Dilemas éticos em cena

Você sai comovido, com os olhos vermelhos e a cabeça a mil. Esses são alguns dos efeitos colaterais provocados por Sangue ruim, peça que estreou no início do mês (1/4) no Museu da Vida, na Fundação Oswaldo Cruz (Fiocruz).

Escrita pelo inglês Paul Sirett, da companhia Theatrescience, e dirigida por Wanda Hamilton, do museu carioca, a peça aborda, de forma impactante e provocativa, a polêmica questão dos ensaios clínicos em pesquisas sobre Aids.

O que envolve uma pesquisa com seres humanos? Até que ponto se pode ir? Essas são algumas das reflexões que a montagem propõe ao tratar de um novo medicamento contra a doença testado em mulheres africanas grávidas.

O que envolve uma pesquisa com seres humanos? Até que ponto se pode ir?

Apesar da seriedade do tema, há também uma boa dose de humor, principalmente nas primeiras cenas, quando Claire (Paula Alexander), pesquisadora inglesa de renome, e Patrice (Izak Dahora), jovem funcionário do hospital, se conhecem.

Ela, cética, séria, obsessiva e workaholic. Ele, afetivo, sedutor, curioso e ingênuo (mas nem tanto). Os dois estão no escritório de Claire. O ano é 1997. A pesquisadora examina os efeitos de um medicamento alternativo ao tradicional AZT.

Patrice se diz interessado em aprender inglês e, assim, conquista a intimidade da moça. No desenrolar da história, o jovem africano faz surgir informações bombásticas sobre seu real interesse na relação e a peça ganha força com muitas reviravoltas.   

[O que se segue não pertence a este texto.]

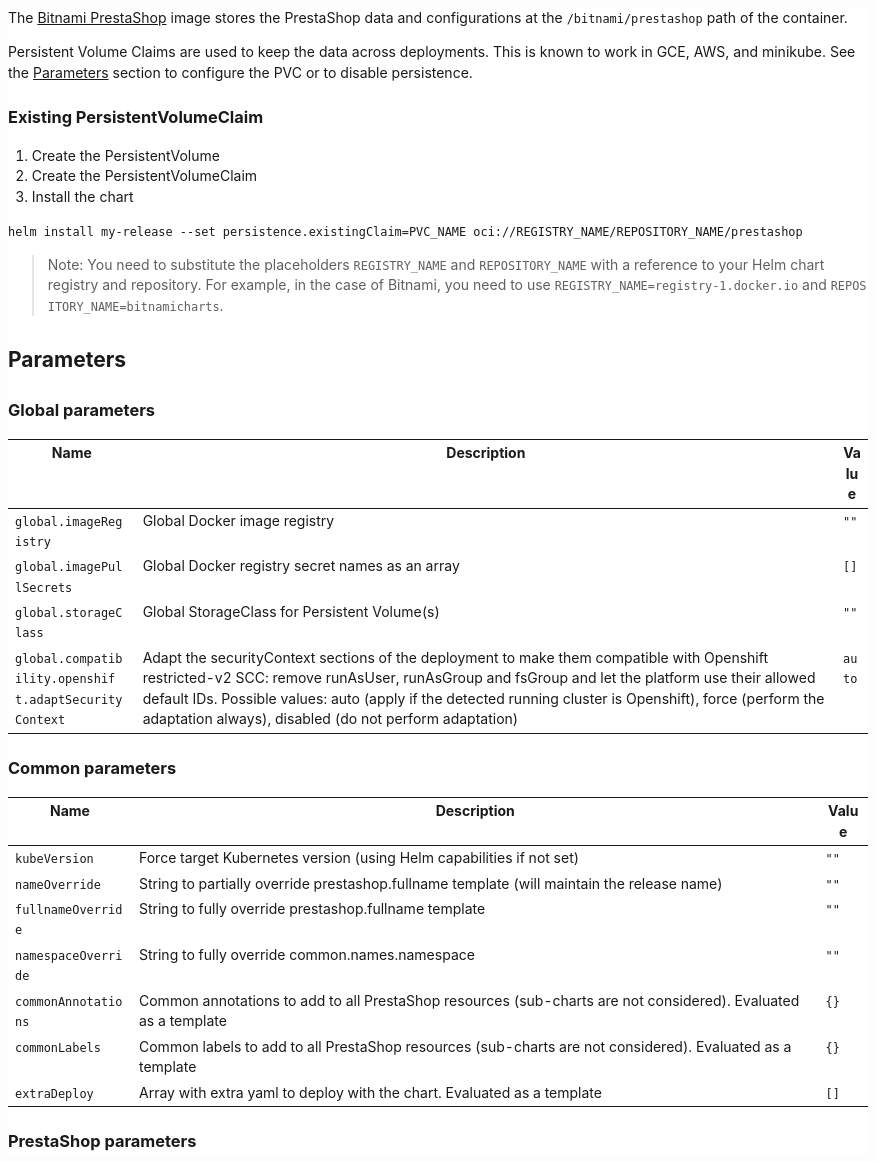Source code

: The [Bitnami PrestaShop](https://github.com/bitnami/containers/tree/main/bitnami/prestashop) image stores the PrestaShop data and configurations at the `/bitnami/prestashop` path of the container.

Persistent Volume Claims are used to keep the data across deployments. This is known to work in GCE, AWS, and minikube.
See the [Parameters](#parameters) section to configure the PVC or to disable persistence.

### Existing PersistentVolumeClaim

1. Create the PersistentVolume
2. Create the PersistentVolumeClaim
3. Install the chart

```console
helm install my-release --set persistence.existingClaim=PVC_NAME oci://REGISTRY_NAME/REPOSITORY_NAME/prestashop
```

> Note: You need to substitute the placeholders `REGISTRY_NAME` and `REPOSITORY_NAME` with a reference to your Helm chart registry and repository. For example, in the case of Bitnami, you need to use `REGISTRY_NAME=registry-1.docker.io` and `REPOSITORY_NAME=bitnamicharts`.

## Parameters

### Global parameters

| Name                                                  | Description                                                                                                                                                                                                                                                                                                                                                         | Value  |
| ----------------------------------------------------- | ------------------------------------------------------------------------------------------------------------------------------------------------------------------------------------------------------------------------------------------------------------------------------------------------------------------------------------------------------------------- | ------ |
| `global.imageRegistry`                                | Global Docker image registry                                                                                                                                                                                                                                                                                                                                        | `""`   |
| `global.imagePullSecrets`                             | Global Docker registry secret names as an array                                                                                                                                                                                                                                                                                                                     | `[]`   |
| `global.storageClass`                                 | Global StorageClass for Persistent Volume(s)                                                                                                                                                                                                                                                                                                                        | `""`   |
| `global.compatibility.openshift.adaptSecurityContext` | Adapt the securityContext sections of the deployment to make them compatible with Openshift restricted-v2 SCC: remove runAsUser, runAsGroup and fsGroup and let the platform use their allowed default IDs. Possible values: auto (apply if the detected running cluster is Openshift), force (perform the adaptation always), disabled (do not perform adaptation) | `auto` |

### Common parameters

| Name                | Description                                                                                                    | Value |
| ------------------- | -------------------------------------------------------------------------------------------------------------- | ----- |
| `kubeVersion`       | Force target Kubernetes version (using Helm capabilities if not set)                                           | `""`  |
| `nameOverride`      | String to partially override prestashop.fullname template (will maintain the release name)                     | `""`  |
| `fullnameOverride`  | String to fully override prestashop.fullname template                                                          | `""`  |
| `namespaceOverride` | String to fully override common.names.namespace                                                                | `""`  |
| `commonAnnotations` | Common annotations to add to all PrestaShop resources (sub-charts are not considered). Evaluated as a template | `{}`  |
| `commonLabels`      | Common labels to add to all PrestaShop resources (sub-charts are not considered). Evaluated as a template      | `{}`  |
| `extraDeploy`       | Array with extra yaml to deploy with the chart. Evaluated as a template                                        | `[]`  |

### PrestaShop parameters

A trilha sonora é um dos pontos altos. Pitadas de jazz e blues remetem aos anos 1930 nos Estados Unidos e ao caso Tuskegee, ocorrido no Alabama em 1932 e mencionado ao longo da peça (leia o boxe abaixo).

Bad Blood Blues, nome original da peça, já deflagra o papel central da música na história. Em sua montagem no Theatre Royal Stratford East, em Londres, o músico era mais um ator em cena, que tocava ao vivo para a plateia.

Expandindo o debate

Além de Londres, a peça também já foi montada na Índia. Foi lá, em um evento de divulgação científica, que Luisa Massarani, coordenadora do Museu da Vida, conheceu o autor da peça e começou a negociar a adaptação brasileira.

“Temos buscado estratégias diferentes para atrair o interesse do público em ciência e tecnologia. Uma delas é a procura de peças interessantes que tragam reflexões e tenham impacto sobre a sociedade”, explica Luisa.

Por trás do encontro entre Luisa e Paul e das negociações para a montagem no Museu da Vida, há uma personagem importante: a médica indiana Hemalatha Somsekhar, da Fundação de Saúde Pública da Índia e divulgadora de ciência.

Na estreia da peça, foi ela quem abriu o debate pós-apresentação. Começou com dados duros: de 15% a 30% das mulheres portadoras do HIV passam o vírus para os filhos durante a gravidez, e entre 5% e 20% dos bebês se contaminam na amamentação. 

peça Sangue ruim
Debate posterior à apresentação, com os atores Paula Alexander e Izak Dahora, a médica indiana Hemalhata Somsekhar (ao microfone) e Wanda Hamilton, diretora da peça (à direita). (foto: Vinícius Pequeno – COC/Fiocruz)

Em seguida, disparou uma série de questões éticas: será que é certo fazer um teste clínico com o uso de placebo (substância inócua), deixando um grupo de portadores do vírus letal sem acesso ao medicamento testado? E se ele for eficiente? Quantas mortes poderiam ter sido evitadas?

Mas e se, ao contrário, o teste mostrar que o tratamento é nocivo ao paciente? Como todo bom debate científico, o evento deixou mais perguntas do que respostas.

Sangue ruim
de terça a quinta, 10:30 e 13:30
Museu da Vida (Av. Brasil 4365, Manguinhos)
Tel.: 21 2590-6747
Até 30 de junho


Gabriela Reznik

Ciência Hoje On-line

Crime ético
O estudo de Tuskegee, que valeu até uma desculpa pública do ex-presidente dos Estados Unidos Bill Clinton, teve início em 1932, em Tuskegee, no Alabama, e durou 40 anos. Cientistas do Serviço Público de Saúde dos Estados Unidos utilizaram homens negros e pobres em ensaios clínicos que supostamente buscavam a cura da sífilis. A pesquisa envolveu 600 voluntários – 399 com sífilis e 201 sem a doença –, que nunca receberam tratamento adequado. Mesmo quando a penicilina foi apontada como a melhor forma de combater a sífilis em 1947, essa opção não foi oferecida aos voluntários.